BRIC stands for Brazil - Russia - India - China. BRIC ETFs are funds designed so that in a single trade an investor can acquire relevant and representative exposure to markets in these four countries.
There are several BRIC ETFs available on the market. Though these funds have somewhat different holdings on the whole they tend to demonstrate similar performance and returns. The chart below compares the performance of three key BRIC ETFs: the streetTRACKS SPDR S&P BRIC 40 ETF (AMEX:BIK), iShares MSCI BRIC Index ETF (NYSEArca:BKF), and the Claymores Bank of New York BRIC ETF (NYSEArca:EEB).
Despite much discussion of the de-linking of the BRIC economies to the West (a view that proclaimed the independence or near independence of the BRIC economies) from a market perspective this has yet to out-muscle the opposing trend: toward an increasingly connected world. Correlation of the performance of BRIC ETFs in comparison to the domestic benchmark Standard and Poor's Depositary Receipts (AMEX:SPY), which tracks the S&P 500 Index, tends to be quite high. Claymore's EEB was the first BRIC to market and thus has most of the market share. The chart below uses EEB to make this comparison. It shows that on a 1-year basis EEB has an R-squared correlation coefficient of 0.89 (where 1 represents perfect correlation and 0 represents no correlation), in other words that BRIC ETFs are highly correlated with the US benchmarks.
So with this kind of correlation why should investors bother with a BRIC ETF? The answer of course is that correlation is not the same as performance. BRICs are the fastest growing economies in the world. China is growing at around 10% per year, India is growing at 8-9%, Brazil and Russia 5-7%. These rates are not constant and of course depend on healthy participation of Western economies, but increasingly these countries are becoming increasingly important inputs into the world system. If in the new order of the first decade of the 21st Century the U.S and Europe emerged as the worlds consumers, then China the became the worlds preeminent manufacturer, India the worlds service outsourcer and Brazil and Russia essential commodity and natural resource providers. That explanation is over simple but a diversified portfolio should probably reflect the reality of a global system where BRIC countries play big roles.
But the volatility in BRIC ETFs can be daunting. Chinese ETFs like iShares FTSE/Xinhua China 25 Index (NYSEArca:FXI) are notorious for their volatility and high betas. FXI has a beta of close to 2, which means that for every percentage point move in the SPY, FXI moves 2 percentage points. Less well known and less appreciated is that the pure play Brazilian ETF iShares MSCI Brazil (AMEX:EWZ) has a similar risk profile. When oil prices fall rapidly, Russian markets are so volatile that they on several occasions exchanges have been completely closed down, sometimes for days at a time. Historically this has not prevented the BRIC ETFs from trading, though it certainly has added to their volatility.

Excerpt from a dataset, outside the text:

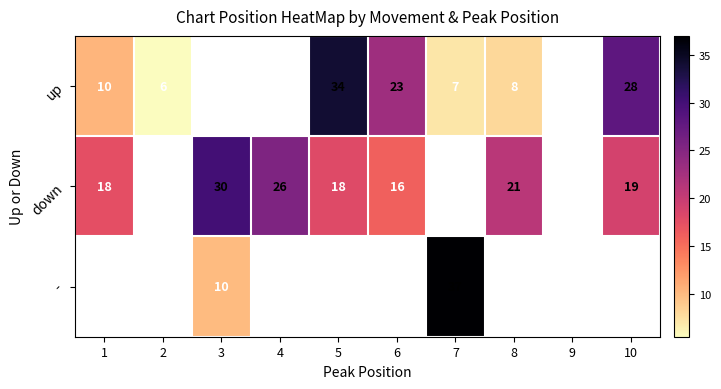

What is the approximate value of up at 1?

10.3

From an expense ratio perspective all three of these funds are pretty efficient at providing exposure to the BRIC economies. BKF has the highest expense ratio at 0.75%. EEB is at 0.7%, and at 0.5% BIK has the lowest of the three. Turnover adds to the expense of some ETFs, and is a kind of stealth expense for funds that do a lot of trading. These funds however all have very minimal to zero turnover.
Allocation by country tends to be a little different in each case and will vary of course with performance. All three ETFs are heavily weighted (65%-85%) to China and Brazil, with India and Russia generally underrepresented. In part this reflects the enormous size of the Chinese economy in comparison with the other BRICs. This skewing is particularly stark in the case of EEB where Russia typically composes less than 5% of the fund, and India around 10% of the fund. BKF tends to have the most equal representation by country with Russia and India together composing around 30% of the total ETF.
Allocation by industry tends to be more similar among these funds, with industrial, energy, telecommunication, and financial stocks dominating. BIK is the most concentrated of the three holding just 40 stocks to BKF's 124 companies. The high number of holdings in BKF is somewhat misleading however as its top ten holdings constitute about 40% of overall holdings (compared to around 50% of overall holdings for BIK and EEB).
Some investors may ask whether or not the BRIC designation, and perhaps the booming BRIC economies more generally, are perhaps an investment fad. Is the excitement that these economies generate only possible in a world-wide bull market? Is the viability of this asset class more characteristic of a global optimism than of an economic reality? The answer is that the BRIC economies are world-class and they are growing. They are obviously linked to the West, but they are just as obviously increasingly strong domestically. Because of their high betas, BRIC ETFs have a tendency to overshoot the domestic market benchmarks like the SPY. This makes them dangerous to own when the market is peaking but significant opportunities, both the short and longer term, when the market finds a bottom.